StanfordPain: Yes, in addition to an aging population, improvements in the treatments of cancer may result in survival but at the cost of chronic pain. Also, we are improving care in major trauma and wartime, but this is resulting in patients living with chronic pain. Finally, obesity also is associated with increased pain.

Q: Do you hear from women that they were told their pain was all in their head?

ASALifeline: I have heard this repeatedly, and studies have shown that men reporting the same complaints receive more aggressive treatment.

AmericanPainSociety: This is a complex issue. Data are mixed, and provider characteristics (eg, gender) play a role, too.

StanfordPain: There are ways to deal with people who doubt your pain.2

Q: What kinds of pain are common in women but doctors don’t take seriously or don’t know much about?

ASALifeline: Back pain from childbirth and phantom pain from breast cancer surgery are just 2 of the sex-specific pains. Also, women feel pain due to a given medical condition or surgical procedure more intensely than men.

AmericanPainSociety: Fibromyalgia is much more common in women. No surprise, but some physicians tend to view this diagnosis skeptically.

StanfordPain: Many women experience low back pain during pregnancy. A physical therapist can help reduce the pain.

Q: What new research on pelvic pain should primary care physicians know about?

ASALifeline: Understanding gender differences is an important part of this. The Women’s Pain Update (https://www.asahq.org/WhenSecondsCount.aspx) has good information.

StanfordPain: There is exciting new research on pelvic pain from the Multidisciplinary Approach to the Study of Chronic Pelvic Pain (MAPP) project.3

Q: What advice do you have for women with chronic pain, especially those who have repeatedly tried and failed to get relief?

ASALifeline: Seek professional help and don’t accept living in pain. Attempt other therapies in your treatment: injections, yoga, etc. (For more on women in pain, go to PracticalPainManagement.com)

AmericanPainSociety: Be your own strongest advocate. Great providers are available. Seeking help is an important coping skill.

Q: What are the consequences of “tolerating pain?” Is there a risk for more pain in the future due to central sensitization?

AmericanPainSociety: Good question. This could indeed increase long-term risks due to sensitization and other factors.

ASALifeline: It certainly could put you at high risk. Early identification and treatment are critical.

StanfordPain: Learn more about improving pain treatment for women from “Sex/Gender Disparity in Pain and Pain Treatment: Closing the Gap and Meeting Women’s Treatment Needs.”4

Q: What about menstrual pain or menstrual migraine, which women tend to tolerate? Is this a risk factor for future pain?
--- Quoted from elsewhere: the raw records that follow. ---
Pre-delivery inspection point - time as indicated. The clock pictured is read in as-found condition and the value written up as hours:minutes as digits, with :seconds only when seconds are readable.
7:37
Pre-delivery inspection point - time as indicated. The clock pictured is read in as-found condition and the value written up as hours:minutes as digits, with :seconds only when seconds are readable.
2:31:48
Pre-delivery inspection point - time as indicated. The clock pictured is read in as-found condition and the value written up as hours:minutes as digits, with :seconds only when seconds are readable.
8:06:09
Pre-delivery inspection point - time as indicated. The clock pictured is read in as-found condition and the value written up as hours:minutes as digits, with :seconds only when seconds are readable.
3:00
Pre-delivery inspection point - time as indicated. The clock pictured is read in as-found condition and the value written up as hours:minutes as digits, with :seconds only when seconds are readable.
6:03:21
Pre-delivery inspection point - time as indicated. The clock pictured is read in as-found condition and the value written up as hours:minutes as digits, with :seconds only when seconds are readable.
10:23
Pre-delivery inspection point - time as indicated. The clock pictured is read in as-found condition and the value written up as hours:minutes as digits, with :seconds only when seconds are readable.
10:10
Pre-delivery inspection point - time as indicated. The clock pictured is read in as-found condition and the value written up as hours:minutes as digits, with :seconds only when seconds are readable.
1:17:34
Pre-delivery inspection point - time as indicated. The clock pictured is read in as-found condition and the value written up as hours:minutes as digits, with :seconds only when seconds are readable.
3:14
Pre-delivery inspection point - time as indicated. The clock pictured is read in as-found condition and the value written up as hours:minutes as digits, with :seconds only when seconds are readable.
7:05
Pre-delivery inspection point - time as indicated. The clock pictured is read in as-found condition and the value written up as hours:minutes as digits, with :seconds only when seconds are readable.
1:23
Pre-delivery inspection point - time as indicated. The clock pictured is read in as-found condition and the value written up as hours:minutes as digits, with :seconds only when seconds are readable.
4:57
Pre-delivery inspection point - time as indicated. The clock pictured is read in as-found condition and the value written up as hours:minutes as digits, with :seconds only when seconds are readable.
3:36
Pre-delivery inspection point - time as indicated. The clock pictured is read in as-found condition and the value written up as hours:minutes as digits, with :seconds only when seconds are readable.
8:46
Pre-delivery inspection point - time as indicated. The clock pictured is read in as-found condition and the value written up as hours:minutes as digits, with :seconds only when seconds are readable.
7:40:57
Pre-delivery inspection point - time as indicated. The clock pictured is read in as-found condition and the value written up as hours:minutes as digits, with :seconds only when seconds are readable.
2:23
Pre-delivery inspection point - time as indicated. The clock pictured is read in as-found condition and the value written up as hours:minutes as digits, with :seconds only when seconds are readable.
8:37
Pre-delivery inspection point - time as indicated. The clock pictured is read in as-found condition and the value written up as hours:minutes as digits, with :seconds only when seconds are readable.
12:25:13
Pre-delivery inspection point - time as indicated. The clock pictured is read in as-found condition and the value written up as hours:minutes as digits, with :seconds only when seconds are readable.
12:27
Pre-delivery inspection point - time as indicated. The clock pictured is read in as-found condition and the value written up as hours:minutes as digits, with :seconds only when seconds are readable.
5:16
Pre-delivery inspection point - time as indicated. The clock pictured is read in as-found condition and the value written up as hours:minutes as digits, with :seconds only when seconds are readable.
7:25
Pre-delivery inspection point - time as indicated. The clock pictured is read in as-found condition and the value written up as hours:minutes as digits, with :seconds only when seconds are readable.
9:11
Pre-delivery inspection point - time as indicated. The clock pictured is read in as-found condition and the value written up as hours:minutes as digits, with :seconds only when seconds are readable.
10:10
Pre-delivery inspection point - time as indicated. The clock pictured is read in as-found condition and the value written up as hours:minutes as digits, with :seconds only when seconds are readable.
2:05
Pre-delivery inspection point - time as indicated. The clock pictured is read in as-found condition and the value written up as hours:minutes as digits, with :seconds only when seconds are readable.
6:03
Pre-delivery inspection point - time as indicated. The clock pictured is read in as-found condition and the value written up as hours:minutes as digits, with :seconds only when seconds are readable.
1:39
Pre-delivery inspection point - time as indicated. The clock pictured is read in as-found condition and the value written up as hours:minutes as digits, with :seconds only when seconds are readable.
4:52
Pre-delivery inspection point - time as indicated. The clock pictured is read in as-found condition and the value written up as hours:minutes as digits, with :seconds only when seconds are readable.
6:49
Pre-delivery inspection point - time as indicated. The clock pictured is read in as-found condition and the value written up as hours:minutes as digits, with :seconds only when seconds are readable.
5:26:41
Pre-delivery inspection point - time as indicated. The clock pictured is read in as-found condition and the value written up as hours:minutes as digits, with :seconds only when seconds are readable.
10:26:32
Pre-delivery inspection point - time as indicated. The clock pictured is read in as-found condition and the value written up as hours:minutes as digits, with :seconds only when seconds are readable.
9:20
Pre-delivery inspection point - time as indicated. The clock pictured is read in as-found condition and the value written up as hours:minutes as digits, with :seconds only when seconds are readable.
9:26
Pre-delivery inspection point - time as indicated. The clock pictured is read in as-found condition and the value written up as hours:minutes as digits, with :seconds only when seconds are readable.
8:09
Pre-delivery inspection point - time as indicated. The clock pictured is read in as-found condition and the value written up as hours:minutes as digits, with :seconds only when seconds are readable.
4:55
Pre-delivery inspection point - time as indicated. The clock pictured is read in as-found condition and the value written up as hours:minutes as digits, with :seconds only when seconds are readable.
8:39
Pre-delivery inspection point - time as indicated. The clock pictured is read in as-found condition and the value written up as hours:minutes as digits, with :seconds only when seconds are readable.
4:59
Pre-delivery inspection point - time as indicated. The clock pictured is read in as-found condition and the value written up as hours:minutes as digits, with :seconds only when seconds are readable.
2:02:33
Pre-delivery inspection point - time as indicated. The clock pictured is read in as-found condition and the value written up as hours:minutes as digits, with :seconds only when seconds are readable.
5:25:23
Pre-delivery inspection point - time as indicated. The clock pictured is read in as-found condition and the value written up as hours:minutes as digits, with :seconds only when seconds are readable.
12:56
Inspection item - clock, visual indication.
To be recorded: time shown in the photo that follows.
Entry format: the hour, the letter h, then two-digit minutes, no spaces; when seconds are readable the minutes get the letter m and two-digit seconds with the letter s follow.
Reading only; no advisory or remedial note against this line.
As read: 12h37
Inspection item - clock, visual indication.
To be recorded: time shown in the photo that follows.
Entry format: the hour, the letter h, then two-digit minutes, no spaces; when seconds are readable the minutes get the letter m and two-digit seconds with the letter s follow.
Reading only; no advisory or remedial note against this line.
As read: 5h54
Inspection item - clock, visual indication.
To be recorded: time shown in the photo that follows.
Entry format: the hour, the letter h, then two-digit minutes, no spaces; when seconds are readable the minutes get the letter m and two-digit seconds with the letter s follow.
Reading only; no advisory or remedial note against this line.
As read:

AmericanPainSociety: Hormonal factors may be related to increased pain in women, but this has not been well studied.

ASALifeline: It might not be a risk, but it certainly is more common to see chronic pain in women with history of menstrual pain.

Q: If catastrophizing increases reporting of pain in women, are medication-free treatments more effective for women?

AmericanPainSociety: There is limited evidence on this. Studies go in both directions. Treatment may need to be tailored for women.

ASALifeline: Women are more expressive about their pain. There are many options for them outside of medications.

StanfordPain: Pain Maps (www.painmaps.com) is an excellent resource that focuses on non-drug treatment alternatives for chronic pain.

Q: How do we rally as pain treatment providers and researchers to push Congress to improve funding for pain?

StanfordPain: This is why we need more funding for pain research to address this problem. Let your representatives know. Watch for the release of the National Pain Strategy from the U.S. Department of Health and Human Services in the next few months; this resource will provide national goals for pain care.

AmericanPainSociety: Agreed! Pain research funding lags far behind that for other diseases, even though pain affects more people.